L’espérance, explique le Saint-Père, se communique également à travers la consolation, qui se réalise en accompagnant les pauvres, «non pas pour quelques moments chargés d’enthousiasme, mais avec un engagement qui dure dans le temps». «Les pauvres acquièrent de l’espérance réelle non pas quand ils nous voient gratifiés pour leur avoir donné un peu de notre temps, mais lorsqu’ils reconnaissent dans notre sacrifice un acte d’amour gratuit qui ne cherche pas à être récompensé.»
Message aux bénévoles
S’adressant aux bénévoles, «auxquels il revient souvent le mérite d’avoir senti en premier l’importance de cette attention aux pauvres», François demande de ne pas s'arrêter à la première nécessité matérielle, mais à découvrir la bonté qui se cache dans le cœur de chacun. «Mettons de côté les divisions qui proviennent de visions idéologiques ou politiques, fixons le regard sur l’essentiel qui n’a pas besoin de beaucoup de mots, mais d’un regard d’amour et d’une main tendue.
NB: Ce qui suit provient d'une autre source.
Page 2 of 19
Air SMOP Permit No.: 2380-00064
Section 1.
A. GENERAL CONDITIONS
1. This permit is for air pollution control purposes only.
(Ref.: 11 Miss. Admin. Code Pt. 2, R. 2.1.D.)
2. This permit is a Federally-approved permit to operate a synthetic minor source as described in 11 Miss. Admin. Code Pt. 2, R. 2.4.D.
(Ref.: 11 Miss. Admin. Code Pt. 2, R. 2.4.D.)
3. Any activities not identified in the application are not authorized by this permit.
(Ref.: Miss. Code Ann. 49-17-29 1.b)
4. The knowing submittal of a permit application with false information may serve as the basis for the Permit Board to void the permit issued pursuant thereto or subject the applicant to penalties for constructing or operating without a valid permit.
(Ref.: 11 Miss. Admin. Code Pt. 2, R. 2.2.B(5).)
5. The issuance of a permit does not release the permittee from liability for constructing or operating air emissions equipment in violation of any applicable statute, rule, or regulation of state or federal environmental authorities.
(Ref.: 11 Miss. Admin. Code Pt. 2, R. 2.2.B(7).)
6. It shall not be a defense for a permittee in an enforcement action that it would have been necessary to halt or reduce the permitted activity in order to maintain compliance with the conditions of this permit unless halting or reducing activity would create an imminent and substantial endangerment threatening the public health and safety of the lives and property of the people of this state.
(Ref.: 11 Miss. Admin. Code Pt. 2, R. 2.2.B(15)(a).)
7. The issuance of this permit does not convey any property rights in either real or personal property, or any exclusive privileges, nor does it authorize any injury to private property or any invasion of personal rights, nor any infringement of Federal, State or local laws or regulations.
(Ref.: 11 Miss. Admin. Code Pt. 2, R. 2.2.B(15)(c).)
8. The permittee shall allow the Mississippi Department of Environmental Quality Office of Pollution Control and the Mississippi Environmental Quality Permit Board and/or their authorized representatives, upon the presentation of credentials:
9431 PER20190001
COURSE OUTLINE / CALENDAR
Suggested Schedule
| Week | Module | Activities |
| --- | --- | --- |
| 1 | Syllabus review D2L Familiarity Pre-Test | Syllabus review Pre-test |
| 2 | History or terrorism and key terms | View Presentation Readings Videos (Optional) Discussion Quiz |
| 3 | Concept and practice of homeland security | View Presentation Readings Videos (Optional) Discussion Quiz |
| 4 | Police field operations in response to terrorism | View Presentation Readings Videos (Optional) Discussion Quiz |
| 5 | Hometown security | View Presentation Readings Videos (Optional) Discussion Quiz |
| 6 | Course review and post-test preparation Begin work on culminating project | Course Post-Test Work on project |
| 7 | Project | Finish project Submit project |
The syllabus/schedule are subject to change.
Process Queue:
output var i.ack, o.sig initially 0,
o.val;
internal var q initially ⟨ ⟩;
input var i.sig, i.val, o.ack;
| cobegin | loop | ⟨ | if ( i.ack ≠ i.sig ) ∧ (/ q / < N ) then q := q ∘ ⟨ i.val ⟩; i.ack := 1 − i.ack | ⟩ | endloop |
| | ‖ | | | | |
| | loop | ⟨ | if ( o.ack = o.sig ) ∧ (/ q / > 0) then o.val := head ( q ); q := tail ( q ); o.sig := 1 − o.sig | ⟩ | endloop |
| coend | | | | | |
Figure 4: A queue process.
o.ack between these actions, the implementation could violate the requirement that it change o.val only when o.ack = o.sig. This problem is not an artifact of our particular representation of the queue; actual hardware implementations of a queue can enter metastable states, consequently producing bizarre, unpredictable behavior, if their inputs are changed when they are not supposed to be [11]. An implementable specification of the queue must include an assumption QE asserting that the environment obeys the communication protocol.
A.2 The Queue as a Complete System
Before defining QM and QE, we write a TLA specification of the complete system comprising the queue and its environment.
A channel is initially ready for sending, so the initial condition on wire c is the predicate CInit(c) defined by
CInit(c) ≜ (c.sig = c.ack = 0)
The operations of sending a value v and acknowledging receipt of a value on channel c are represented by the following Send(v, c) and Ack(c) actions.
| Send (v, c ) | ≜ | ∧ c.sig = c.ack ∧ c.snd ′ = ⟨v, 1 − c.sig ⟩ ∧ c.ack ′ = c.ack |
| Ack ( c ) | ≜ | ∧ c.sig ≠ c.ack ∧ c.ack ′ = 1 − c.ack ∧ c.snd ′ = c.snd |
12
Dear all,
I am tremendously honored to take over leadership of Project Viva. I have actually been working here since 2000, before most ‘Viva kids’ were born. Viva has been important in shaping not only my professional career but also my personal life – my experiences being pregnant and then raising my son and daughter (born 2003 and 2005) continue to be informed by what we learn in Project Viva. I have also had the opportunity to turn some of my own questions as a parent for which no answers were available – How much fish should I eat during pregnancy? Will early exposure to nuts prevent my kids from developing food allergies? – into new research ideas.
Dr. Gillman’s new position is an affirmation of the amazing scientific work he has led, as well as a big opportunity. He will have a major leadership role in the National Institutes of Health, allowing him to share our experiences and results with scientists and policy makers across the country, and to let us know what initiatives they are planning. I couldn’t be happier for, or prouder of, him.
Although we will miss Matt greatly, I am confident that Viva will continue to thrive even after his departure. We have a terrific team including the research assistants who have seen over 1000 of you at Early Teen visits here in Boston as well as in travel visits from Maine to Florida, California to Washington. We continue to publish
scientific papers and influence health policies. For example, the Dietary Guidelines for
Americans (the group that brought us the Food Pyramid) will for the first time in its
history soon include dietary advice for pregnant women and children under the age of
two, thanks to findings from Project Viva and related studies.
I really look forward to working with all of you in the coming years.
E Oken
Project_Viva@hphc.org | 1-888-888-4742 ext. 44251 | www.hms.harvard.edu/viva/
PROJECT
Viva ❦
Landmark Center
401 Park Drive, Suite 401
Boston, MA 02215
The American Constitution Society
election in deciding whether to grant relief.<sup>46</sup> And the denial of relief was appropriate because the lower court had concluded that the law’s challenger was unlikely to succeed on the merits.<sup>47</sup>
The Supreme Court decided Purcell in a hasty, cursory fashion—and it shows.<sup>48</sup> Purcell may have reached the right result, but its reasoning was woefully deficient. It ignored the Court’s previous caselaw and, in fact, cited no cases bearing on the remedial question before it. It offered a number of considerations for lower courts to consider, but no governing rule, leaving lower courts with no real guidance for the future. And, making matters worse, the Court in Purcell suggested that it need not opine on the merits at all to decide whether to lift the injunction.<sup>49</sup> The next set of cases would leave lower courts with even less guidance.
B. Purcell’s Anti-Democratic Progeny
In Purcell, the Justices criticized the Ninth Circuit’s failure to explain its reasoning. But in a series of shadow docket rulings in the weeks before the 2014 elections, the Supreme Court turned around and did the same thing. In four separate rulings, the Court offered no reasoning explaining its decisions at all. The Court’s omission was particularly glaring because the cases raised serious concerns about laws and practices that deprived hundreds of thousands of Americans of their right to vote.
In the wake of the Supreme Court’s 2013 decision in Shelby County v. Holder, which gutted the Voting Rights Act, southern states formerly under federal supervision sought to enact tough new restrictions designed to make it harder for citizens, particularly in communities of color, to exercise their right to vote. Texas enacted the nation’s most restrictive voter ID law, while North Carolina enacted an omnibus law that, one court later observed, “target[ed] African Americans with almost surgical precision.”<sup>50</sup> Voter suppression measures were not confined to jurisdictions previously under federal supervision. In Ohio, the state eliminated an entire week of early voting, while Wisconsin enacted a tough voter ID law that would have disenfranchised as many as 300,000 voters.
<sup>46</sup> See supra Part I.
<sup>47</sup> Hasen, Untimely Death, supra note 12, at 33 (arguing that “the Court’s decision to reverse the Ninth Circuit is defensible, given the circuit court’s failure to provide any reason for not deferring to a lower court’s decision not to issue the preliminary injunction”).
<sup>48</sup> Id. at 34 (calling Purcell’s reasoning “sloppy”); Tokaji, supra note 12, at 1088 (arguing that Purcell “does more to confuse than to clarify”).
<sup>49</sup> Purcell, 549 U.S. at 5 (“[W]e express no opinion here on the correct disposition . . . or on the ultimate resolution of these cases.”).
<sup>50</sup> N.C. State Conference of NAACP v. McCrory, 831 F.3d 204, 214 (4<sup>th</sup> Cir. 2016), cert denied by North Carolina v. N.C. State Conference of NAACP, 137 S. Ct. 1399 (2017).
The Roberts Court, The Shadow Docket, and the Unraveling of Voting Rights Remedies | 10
N’oubliez jamais que "la pire discrimination dont souffrent les pauvres est le manque d’attention spirituelle"», souligne-t-il.
Car il faut parfois peu de chose pour redonner l'espérance rappelle François: s’arrêter, sourire, écouter. «L’espérance du pauvre défie les différentes conditions de mort, car il se sait particulièrement aimé de Dieu et il l'emporte ainsi sur la souffrance et l'exclusion». La condition, pour que les disciples du Seigneur Jésus soient des évangélisateurs cohérents, conclut le Pape, «est de semer des signes tangibles d'espérance. À toutes les communautés chrétiennes et à tous ceux qui ressentent l’exigence d'apporter l'espérance et réconfort aux pauvres, je leur demande de travailler pour que cette Journée mondiale renforce chez beaucoup, la volonté de collaborer efficacement afin que personne ne se sente privé de proximité et de solidarité.»